Warum sind diese Wahlen für uns so wichtig?

Ulrich Schmid (59), Russland-Experte an der Universität St. Gallen, findet klare Worte: «Wie uns der Ukrainekrieg zeigt, können uns die Verhältnisse in diesen Ländern nicht egal sein. Sie haben einen direkten Einfluss auf unsere Sicherheit!» Grund: Der Erfolg des Kremls bei den Wahlen in zwei EU-Beitrittskandidaten dürfte bei Putin den Hunger nach mehr schüren.

Für Osteuropa-Beobachter steht darum fest, dass es Putin nicht nur auf ehemalige Sowjetstaaten abgesehen hat. Fabian Burkhardt (40), Politikwissenschaftler am Leibniz-Institut für Ost- und Südosteuropaforschung in Regensburg (D), sagt gegenüber Blick: «Die immer aggressiver werdenden Strategien und Mittel Russlands beschränken sich bei weitem nicht auf Wahlen in der östlichen Nachbarschaft der EU, sondern richten sich auch vermehrt auf Mitgliedstaaten der EU und der Nato.»

Der Kreml operiere in Europa immer stärker mit Desinformationskampagnen in den sozialen Medien, Cyberattacken, Stimmen- und Politikerkauf bis hin zu Sabotage.

Russlands wichtigste Ziele bestünden darin, die finanzielle und militärische Unterstützung für die Ukraine zu stoppen, die westlichen Sanktionen zu verhindern sowie ganz generell den Wert von Demokratie und Freiheit zu untergraben.

In welchen weiteren europäischen Ländern wächst Putins Einfluss?

Es sind zwei Staaten, die enge Bande zum Kreml unterhalten: Ungarn und Serbien mit Ministerpräsident Viktor Orban (61) und Präsident Aleksandar Vucic (54). Beide Länder sind von russischem Öl und Gas abhängig.

Ulf Brunnbauer (54), Historiker und wissenschaftlicher Direktor des Leibniz-Instituts für Ost- und Südosteuropaforschung: «Das grössere Problem liegt darin, dass in Serbien die Bevölkerung sehr prorussisch und daher anfällig für russische Propaganda ist, während in Ungarn der Regierungschef selbst eine ideologische Sympathie für Putin hegt und es geschafft hat, die Ukraine als Aggressor hinzustellen.»

Brunnbauer relativiert aber, dass Russlands Einfluss bisher nicht so gross sei, wie der Kreml immer behaupte. Und Schmid ergänzt: «Orban weiss genau, dass Ungarn von der EU profitiert, weshalb ein Austritt kein Thema ist. Vucic weiss ebenfalls, dass der serbische Handel mit der EU ungleich wichtiger ist als der Handel mit Russland.»

Warum macht die EU eine schlechte Falle?

» **BEREITGESTELLTE DATEN**
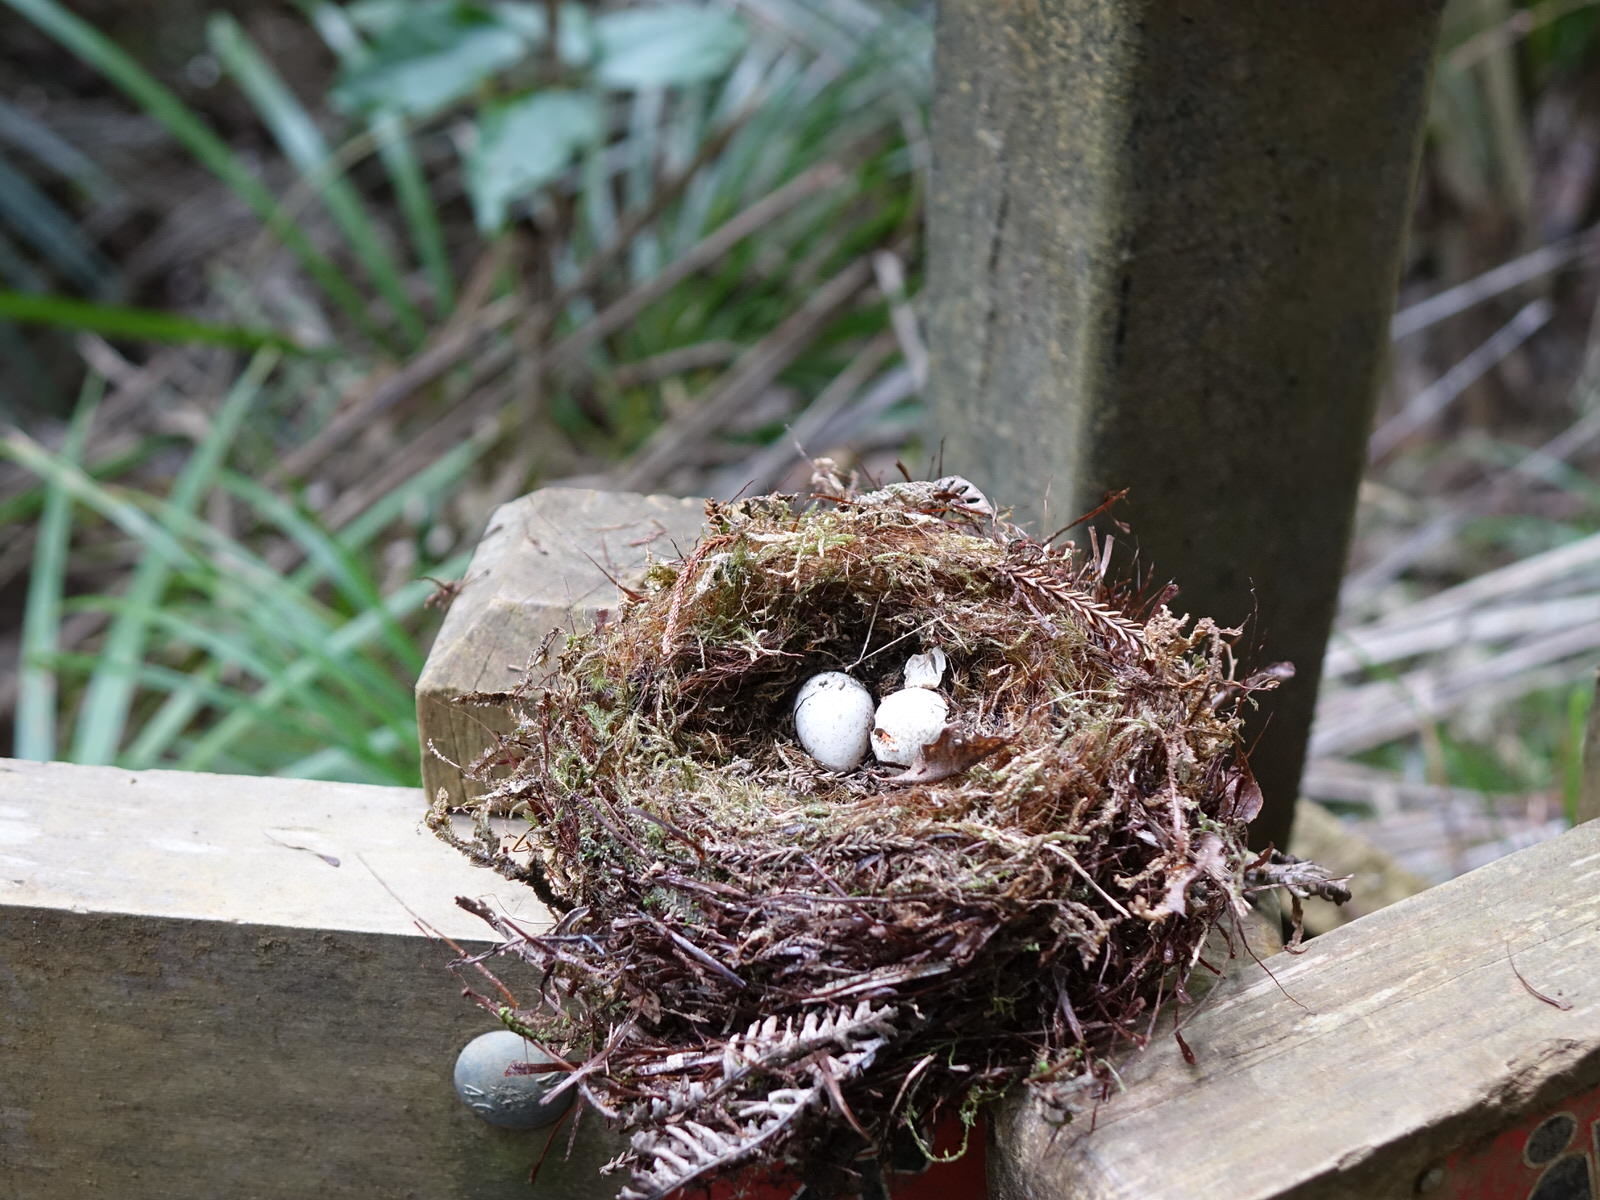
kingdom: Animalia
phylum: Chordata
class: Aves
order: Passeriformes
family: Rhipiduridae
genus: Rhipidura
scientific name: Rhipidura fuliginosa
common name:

---

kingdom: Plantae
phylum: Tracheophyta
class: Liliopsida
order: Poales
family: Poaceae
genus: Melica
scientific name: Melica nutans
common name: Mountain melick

» **GESTELLTE AUFGABE**
Von welchen Energieträgern sind Ungarn und Serbien laut dem Auszug über Putins Einfluss in Europa abhängig? Die Daten stammen aus einer anderen Quelle.

» **ANTWORT ZUR AUFGABE**
Von russischem Öl und Gas.